Task requirements: Can you repeat the data, from its start through the line that contains "elevation (m): 2900", inclusive, leaving the pictures out of your answer?
======== Data extract
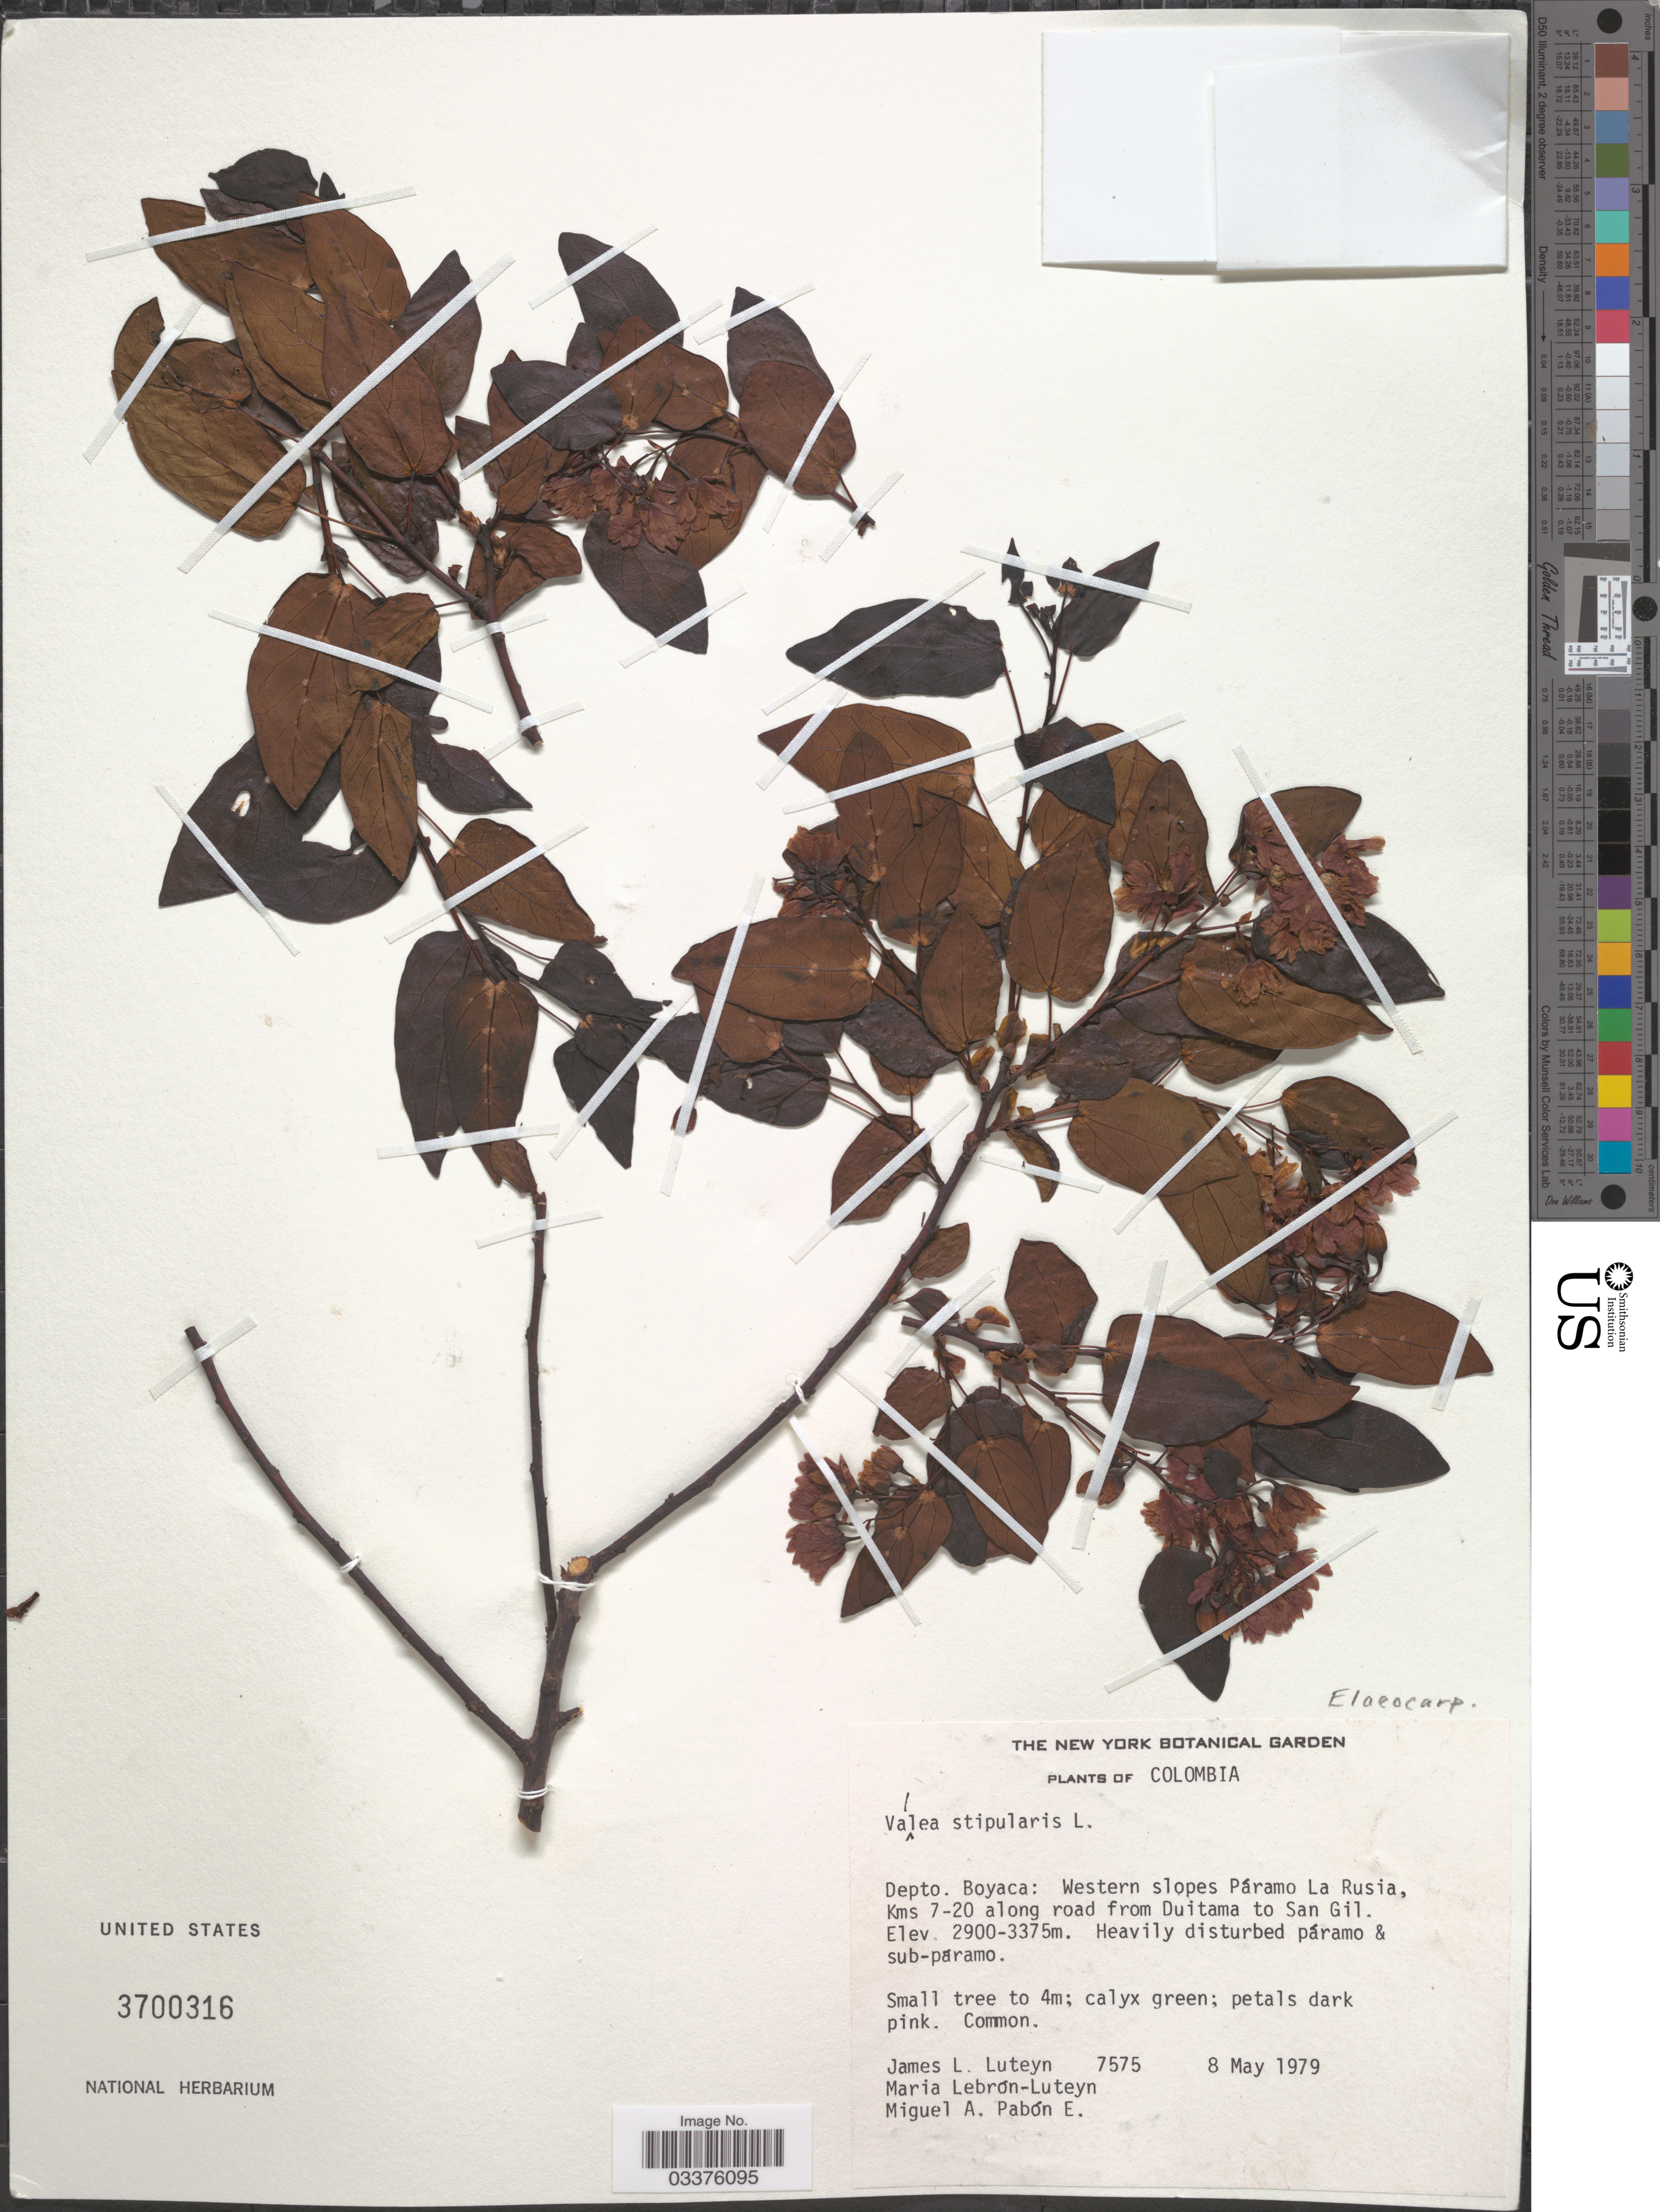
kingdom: Plantae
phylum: Tracheophyta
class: Magnoliopsida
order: Oxalidales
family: Elaeocarpaceae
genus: Vallea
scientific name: Vallea stipularis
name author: L. f.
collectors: J. Luteyn, M. L. Lebrón-Luteyn & M. A. Pabon E.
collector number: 7575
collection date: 1979-05-08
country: Colombia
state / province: Boyacá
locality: Depto. Boyaca: Western slopes Páramo La Rusia. Kms 7-20 along road from Duitama to San Gil.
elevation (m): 2900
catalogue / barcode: US 3700316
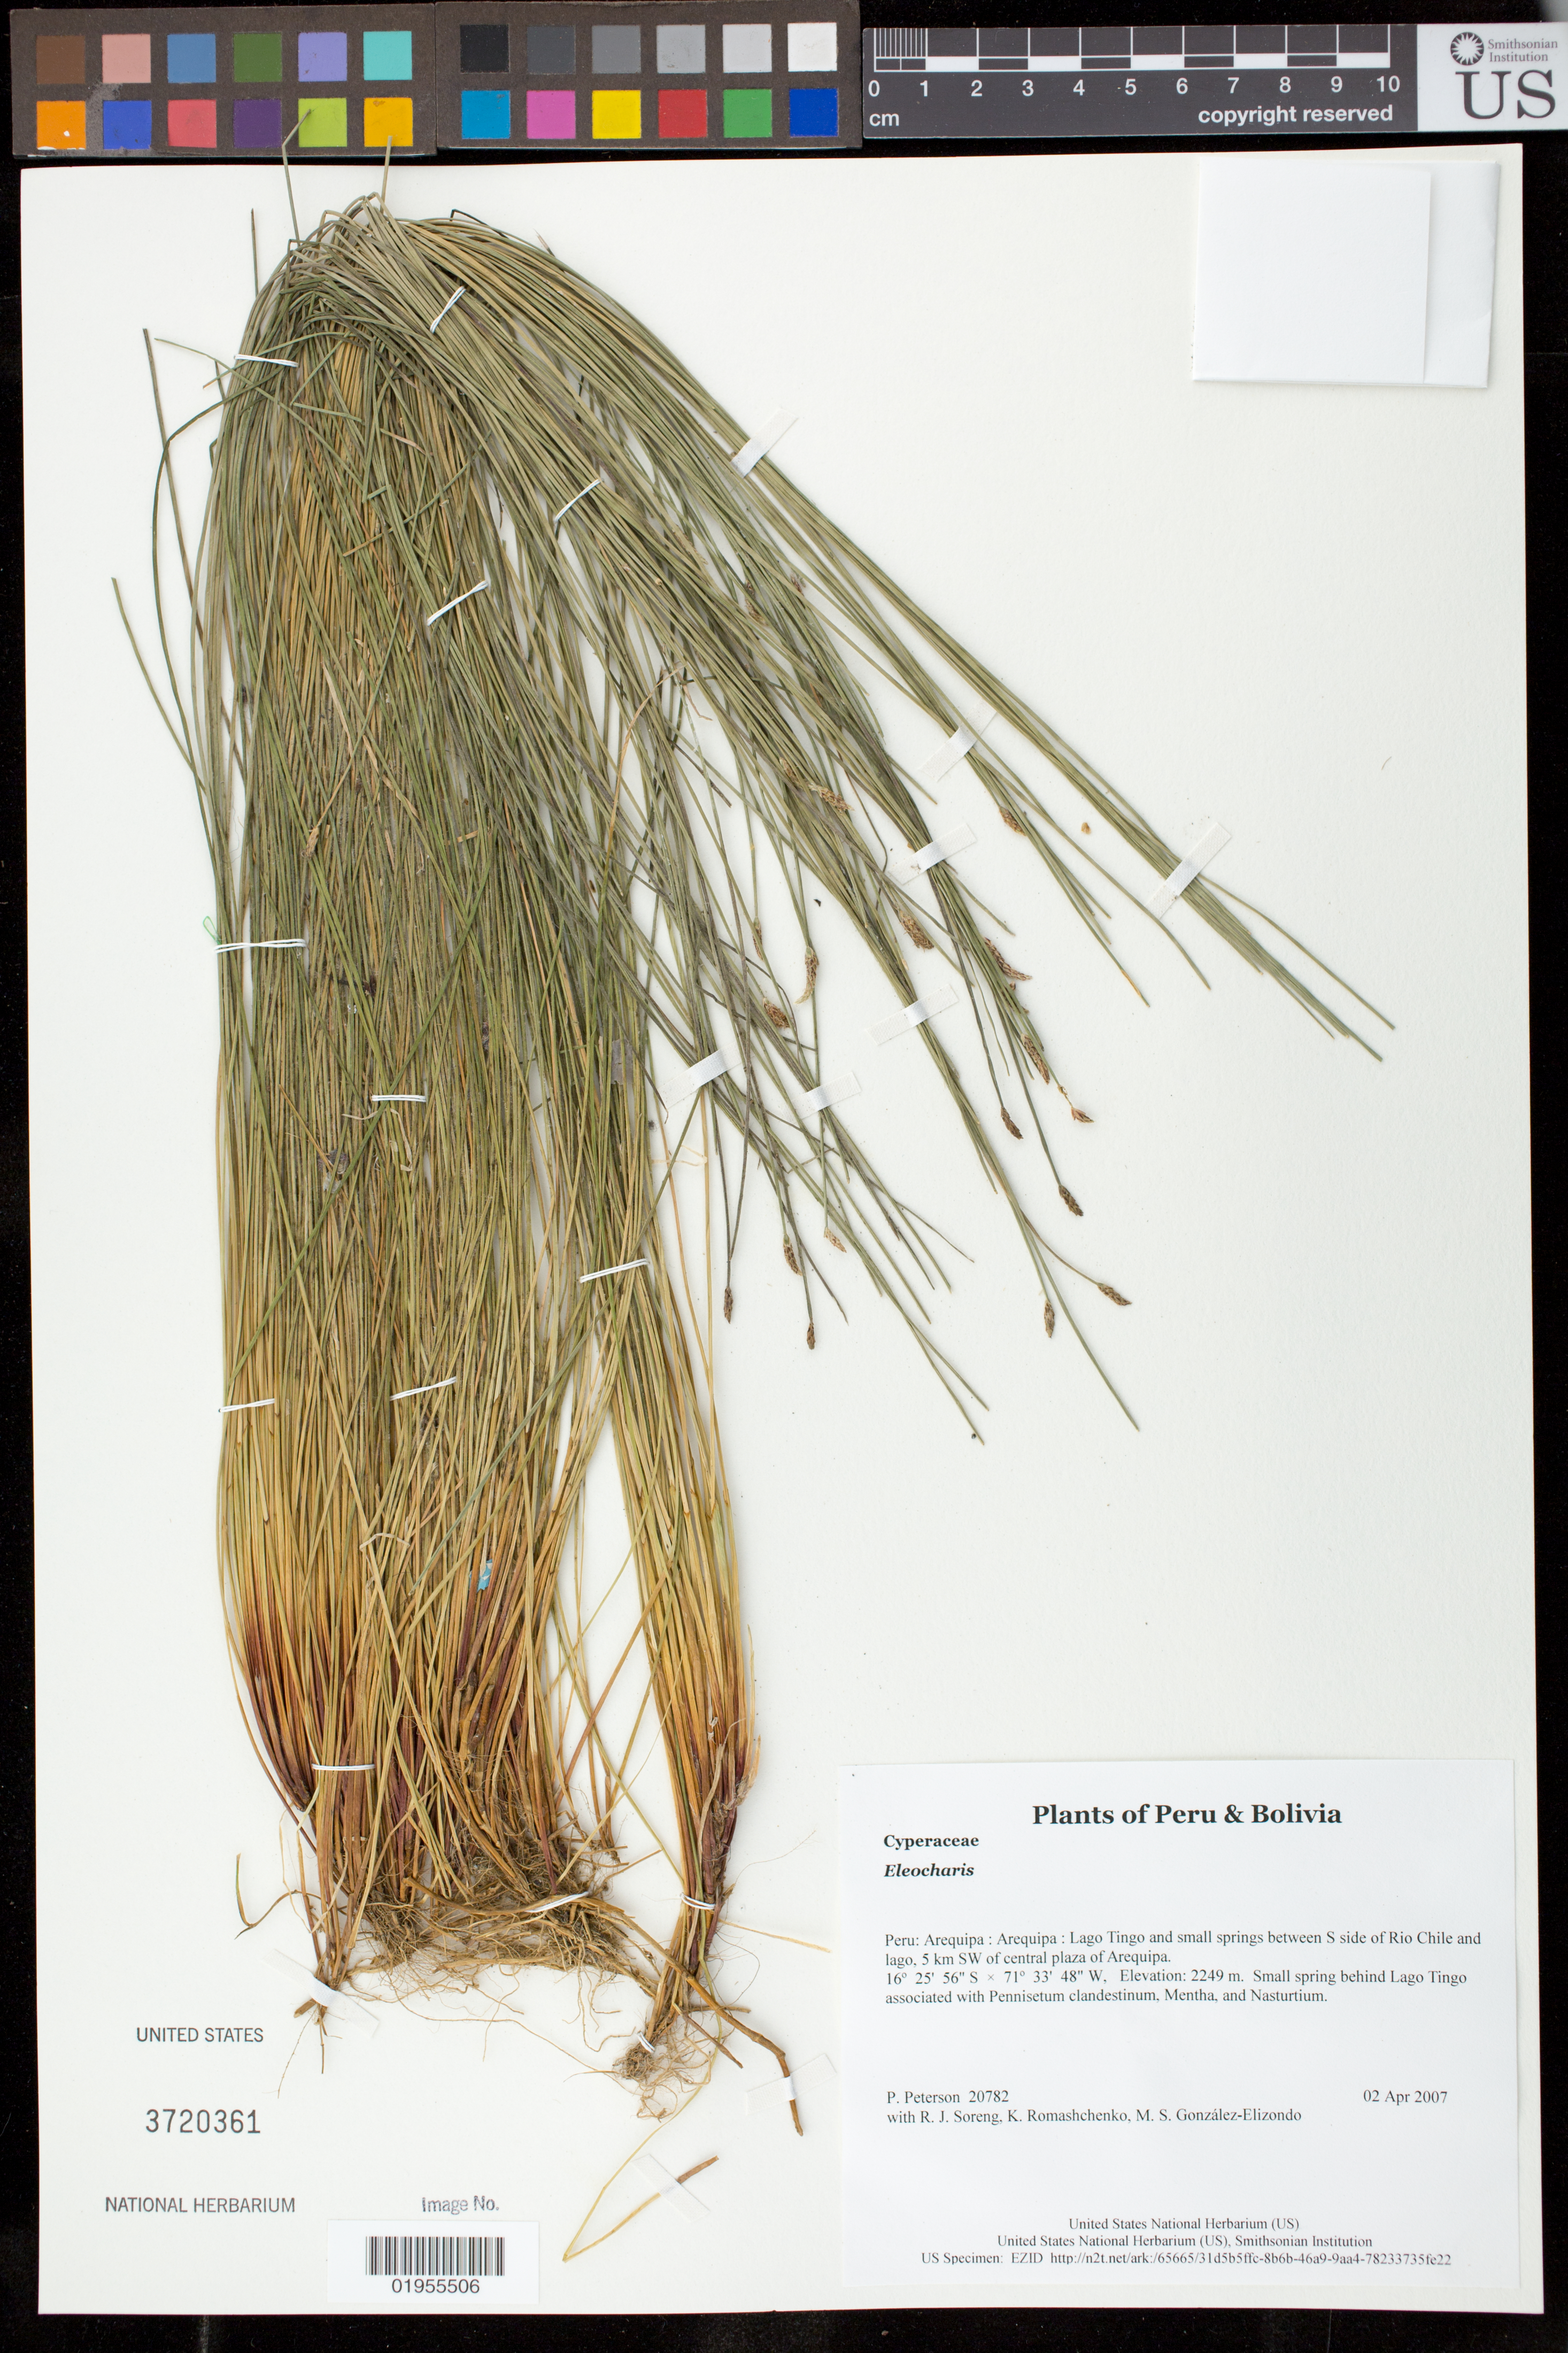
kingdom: Plantae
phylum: Tracheophyta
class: Liliopsida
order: Poales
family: Cyperaceae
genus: Eleocharis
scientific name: Eleocharis sp.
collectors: P. M. Peterson, R. J. Soreng, K. Romashchenko & M. S. González-Elizondo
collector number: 20782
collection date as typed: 02 Apr 2007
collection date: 2007-04-02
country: Peru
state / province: Arequipa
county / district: Arequipa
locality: Lago Tingo and small springs between S side of Rio Chile and lago, 5 km SW of central plaza of Arequipa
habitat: Small spring behind Lago Tingo associated with Pennisetum clandestinum, Mentha, and Nasturtium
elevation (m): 2249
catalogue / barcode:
================
Expected output:
kingdom: Plantae
phylum: Tracheophyta
class: Magnoliopsida
order: Oxalidales
family: Elaeocarpaceae
genus: Vallea
scientific name: Vallea stipularis
name author: L. f.
collectors: J. Luteyn, M. L. Lebrón-Luteyn & M. A. Pabon E.
collector number: 7575
collection date: 1979-05-08
country: Colombia
state / province: Boyacá
locality: Depto. Boyaca: Western slopes Páramo La Rusia. Kms 7-20 along road from Duitama to San Gil.
elevation (m): 2900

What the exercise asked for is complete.